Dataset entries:
━━━━━━━━━━━━━━━━━━━━

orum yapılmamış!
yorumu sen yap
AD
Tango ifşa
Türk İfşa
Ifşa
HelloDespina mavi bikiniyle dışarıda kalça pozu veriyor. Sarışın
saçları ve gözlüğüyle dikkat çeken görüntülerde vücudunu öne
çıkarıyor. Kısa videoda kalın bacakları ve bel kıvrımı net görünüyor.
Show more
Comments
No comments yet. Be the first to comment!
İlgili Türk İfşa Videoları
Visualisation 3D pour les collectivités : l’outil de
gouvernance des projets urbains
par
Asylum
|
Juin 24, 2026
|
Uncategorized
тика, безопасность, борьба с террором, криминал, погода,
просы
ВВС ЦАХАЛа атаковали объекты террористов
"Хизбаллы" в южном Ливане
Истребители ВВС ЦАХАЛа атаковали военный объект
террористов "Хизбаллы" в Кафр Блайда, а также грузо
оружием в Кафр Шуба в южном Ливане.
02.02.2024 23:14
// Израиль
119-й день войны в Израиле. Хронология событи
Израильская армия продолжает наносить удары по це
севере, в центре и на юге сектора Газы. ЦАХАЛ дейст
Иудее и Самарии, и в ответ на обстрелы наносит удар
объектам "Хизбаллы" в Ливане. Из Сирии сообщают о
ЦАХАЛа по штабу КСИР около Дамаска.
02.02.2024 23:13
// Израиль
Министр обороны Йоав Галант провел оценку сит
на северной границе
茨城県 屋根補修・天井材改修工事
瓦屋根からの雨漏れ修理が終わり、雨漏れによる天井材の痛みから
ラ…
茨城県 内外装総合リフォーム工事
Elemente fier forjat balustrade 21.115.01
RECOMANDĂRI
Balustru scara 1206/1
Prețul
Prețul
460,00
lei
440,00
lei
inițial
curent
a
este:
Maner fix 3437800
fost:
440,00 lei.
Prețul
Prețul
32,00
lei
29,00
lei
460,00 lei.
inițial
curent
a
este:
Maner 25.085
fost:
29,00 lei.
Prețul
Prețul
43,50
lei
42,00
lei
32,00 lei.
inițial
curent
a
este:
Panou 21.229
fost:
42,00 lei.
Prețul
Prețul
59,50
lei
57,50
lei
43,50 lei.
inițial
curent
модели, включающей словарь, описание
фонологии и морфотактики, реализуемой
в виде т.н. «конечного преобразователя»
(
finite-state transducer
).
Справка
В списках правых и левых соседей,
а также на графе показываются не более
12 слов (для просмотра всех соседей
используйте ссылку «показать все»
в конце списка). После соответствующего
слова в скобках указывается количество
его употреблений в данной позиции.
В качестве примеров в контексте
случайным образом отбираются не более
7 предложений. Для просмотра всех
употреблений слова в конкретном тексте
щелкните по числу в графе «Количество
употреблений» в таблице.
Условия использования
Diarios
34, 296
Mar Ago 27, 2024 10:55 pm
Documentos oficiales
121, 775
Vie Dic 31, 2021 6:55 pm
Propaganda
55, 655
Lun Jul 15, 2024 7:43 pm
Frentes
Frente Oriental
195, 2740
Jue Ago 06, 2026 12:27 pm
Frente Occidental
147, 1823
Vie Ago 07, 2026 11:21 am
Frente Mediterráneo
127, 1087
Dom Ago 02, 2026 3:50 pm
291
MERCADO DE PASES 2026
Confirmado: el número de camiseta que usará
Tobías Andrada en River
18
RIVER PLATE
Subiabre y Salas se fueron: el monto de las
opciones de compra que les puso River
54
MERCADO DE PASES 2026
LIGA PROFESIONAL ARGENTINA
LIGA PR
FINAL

━━━━━━━━━━━━━━━━━━━━

Instruction -> Check which lines of the entries hold the word "İfşa", then please give only how many there are.

Task result -> 2